▶ What to do
Please, without the pictures, restate every entry exactly.
*** Begin section ***
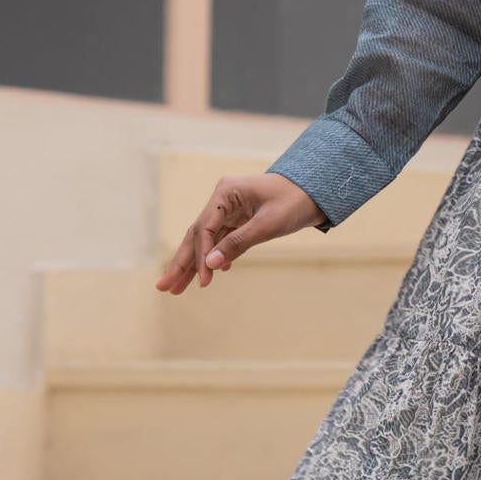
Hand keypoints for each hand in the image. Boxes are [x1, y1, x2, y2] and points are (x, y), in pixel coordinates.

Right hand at [157, 172, 322, 292]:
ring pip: (205, 240)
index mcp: (225, 192)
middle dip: (181, 263)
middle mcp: (222, 199)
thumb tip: (211, 265)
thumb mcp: (269, 224)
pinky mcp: (238, 219)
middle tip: (163, 287)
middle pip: (196, 234)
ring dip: (194, 264)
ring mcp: (228, 209)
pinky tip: (211, 276)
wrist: (317, 191)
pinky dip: (215, 258)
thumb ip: (239, 243)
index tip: (204, 282)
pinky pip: (220, 241)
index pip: (204, 228)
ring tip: (176, 288)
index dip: (201, 257)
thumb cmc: (295, 201)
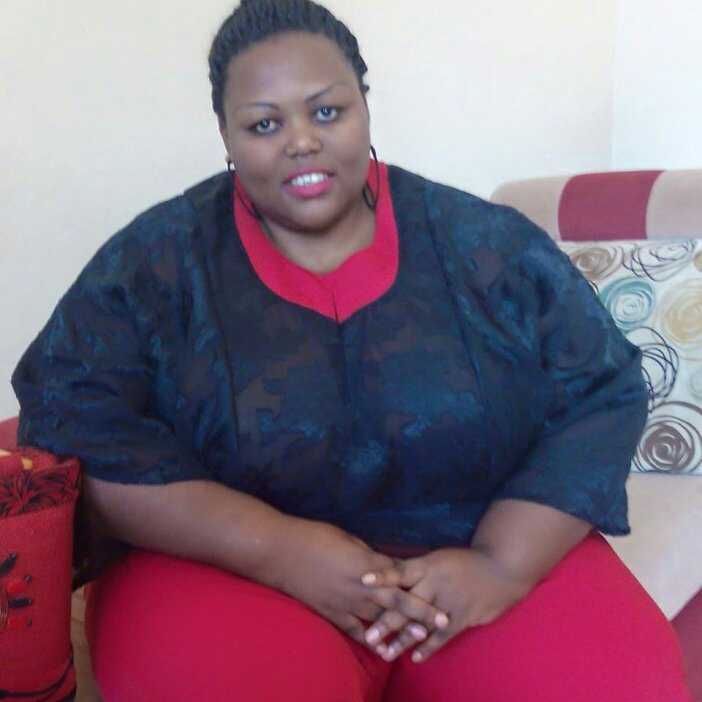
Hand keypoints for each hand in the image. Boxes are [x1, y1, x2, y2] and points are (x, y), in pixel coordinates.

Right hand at [271, 518, 447, 650]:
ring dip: (400, 629)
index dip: (420, 581)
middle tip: (443, 620)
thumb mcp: (347, 538)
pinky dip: (370, 641)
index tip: (440, 587)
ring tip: (419, 639)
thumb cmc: (314, 537)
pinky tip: (383, 651)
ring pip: (379, 619)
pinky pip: (354, 630)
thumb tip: (381, 564)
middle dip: (421, 610)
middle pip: (397, 600)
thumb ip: (366, 555)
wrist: (281, 552)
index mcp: (365, 562)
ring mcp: (345, 601)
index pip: (399, 574)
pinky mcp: (331, 613)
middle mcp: (360, 585)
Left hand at [361, 547, 533, 661]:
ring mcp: (449, 601)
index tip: (363, 581)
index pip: (400, 570)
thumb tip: (388, 573)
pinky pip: (443, 635)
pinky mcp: (463, 616)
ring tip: (386, 654)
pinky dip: (429, 647)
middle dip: (387, 621)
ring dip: (403, 640)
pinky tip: (416, 658)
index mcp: (427, 565)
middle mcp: (435, 583)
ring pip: (422, 624)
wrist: (501, 567)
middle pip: (407, 603)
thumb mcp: (438, 559)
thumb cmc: (464, 562)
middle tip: (369, 636)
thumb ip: (416, 570)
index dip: (382, 575)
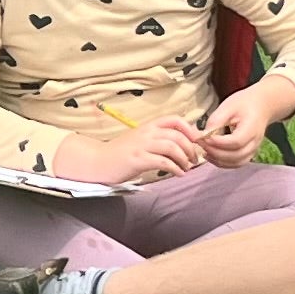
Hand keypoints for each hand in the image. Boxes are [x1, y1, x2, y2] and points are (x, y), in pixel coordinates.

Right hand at [63, 118, 208, 183]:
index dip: (190, 129)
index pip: (175, 119)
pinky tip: (178, 174)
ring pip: (172, 147)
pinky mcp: (138, 160)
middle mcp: (146, 133)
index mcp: (148, 126)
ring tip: (186, 168)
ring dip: (184, 159)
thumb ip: (157, 139)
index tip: (196, 142)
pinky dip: (175, 168)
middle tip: (193, 160)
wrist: (98, 162)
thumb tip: (181, 144)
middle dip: (190, 148)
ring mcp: (141, 146)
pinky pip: (163, 162)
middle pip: (177, 135)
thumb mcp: (140, 140)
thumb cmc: (120, 153)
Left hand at [191, 75, 294, 165]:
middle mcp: (255, 142)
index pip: (236, 141)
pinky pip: (236, 164)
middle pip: (235, 155)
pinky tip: (210, 155)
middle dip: (214, 151)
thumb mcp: (228, 106)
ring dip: (217, 159)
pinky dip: (222, 163)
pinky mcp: (248, 153)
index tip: (203, 136)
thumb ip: (216, 120)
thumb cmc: (244, 103)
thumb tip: (202, 135)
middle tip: (199, 143)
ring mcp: (253, 150)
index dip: (218, 142)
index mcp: (252, 128)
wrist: (261, 106)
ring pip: (235, 163)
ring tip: (203, 149)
*** End section ***
▶ Completed task
Hand keypoints for each hand in the image. Boxes are [x1, y1, x2, y2] and points are (x, y), in pixel coordinates.

Right hand at [157, 172, 322, 292]:
ring pip: (205, 240)
index mcp: (225, 192)
middle dip: (181, 263)
middle mcp: (222, 199)
thumb tip: (211, 265)
thumb mcp: (269, 224)
pinky mcp: (238, 219)
middle tip: (163, 287)
middle pip: (196, 234)
ring dip: (194, 264)
ring mcp: (228, 209)
pinky tip: (211, 276)
wrist: (317, 191)
pinky dip: (215, 258)
thumb ip: (239, 243)
index tip: (204, 282)
pinky pip: (220, 241)
index pip: (204, 228)
ring tip: (176, 288)
index dip: (201, 257)
thumb cmc: (295, 201)
Hand keypoints for each hand in the image. Boxes are [x1, y1, x2, y2] and points are (x, y), in pixel coordinates.

Right hand at [271, 518, 447, 650]:
ring dip: (400, 629)
index dip: (420, 581)
middle tip: (443, 620)
thumb mcp: (347, 538)
pinky dip: (370, 641)
index tip: (440, 587)
ring tip: (419, 639)
thumb cmc: (314, 537)
pinky tip: (383, 651)
ring pip: (379, 619)
pinky pip: (354, 630)
thumb tip: (381, 564)
middle dip: (421, 610)
middle pip: (397, 600)
thumb ip: (366, 555)
wrist: (281, 552)
index mcp: (365, 562)
ring mcp: (345, 601)
index pip: (399, 574)
pinky mcp: (331, 613)
middle mcp: (360, 585)
Left hand at [361, 547, 533, 661]:
ring mcp: (449, 601)
index tip: (363, 581)
index pip: (400, 570)
thumb tip: (388, 573)
pinky pip: (443, 635)
pinky mcp: (463, 616)
ring tip: (386, 654)
pinky dip: (429, 647)
middle dip: (387, 621)
ring dip: (403, 640)
pinky tip: (416, 658)
index mcp: (427, 565)
middle mcp: (435, 583)
ring pip: (422, 624)
wrist: (501, 567)
middle pip: (407, 603)
thumb mcp: (438, 559)
thumb cmc: (464, 562)
middle tip: (369, 636)
thumb ip: (416, 570)
index dip: (382, 575)
Hand keypoints for each hand in the image. Boxes are [x1, y1, x2, y2] and points are (x, y), in pixel coordinates.

Right hand at [63, 118, 208, 183]:
index dip: (190, 129)
index pip: (175, 119)
pinky tip: (178, 174)
ring pip: (172, 147)
pinky mcp: (138, 160)
middle mcp: (146, 133)
index mcp: (148, 126)
ring tip: (186, 168)
ring dip: (184, 159)
thumb ip: (157, 139)
index tip: (196, 142)
pinky dip: (175, 168)
middle tip: (193, 160)
wrist: (98, 162)
thumb tip: (181, 144)
middle dip: (190, 148)
ring mcp: (141, 146)
pinky pip: (163, 162)
middle pip: (177, 135)
thumb mcp: (140, 140)
thumb cmc: (120, 153)
Left hand at [191, 75, 294, 165]:
middle mcp: (255, 142)
index pip: (236, 141)
pinky pip: (236, 164)
middle pip: (235, 155)
pinky tip: (210, 155)
middle dip: (214, 151)
thumb mcp: (228, 106)
ring dip: (217, 159)
pinky dip: (222, 163)
pinky mcp: (248, 153)
index tip: (203, 136)
thumb ip: (216, 120)
thumb cmc: (244, 103)
thumb tip: (202, 135)
middle tip: (199, 143)
ring mcp: (253, 150)
index dip: (218, 142)
index mcp: (252, 128)
wrist: (261, 106)
ring pip: (235, 163)
ring tip: (203, 149)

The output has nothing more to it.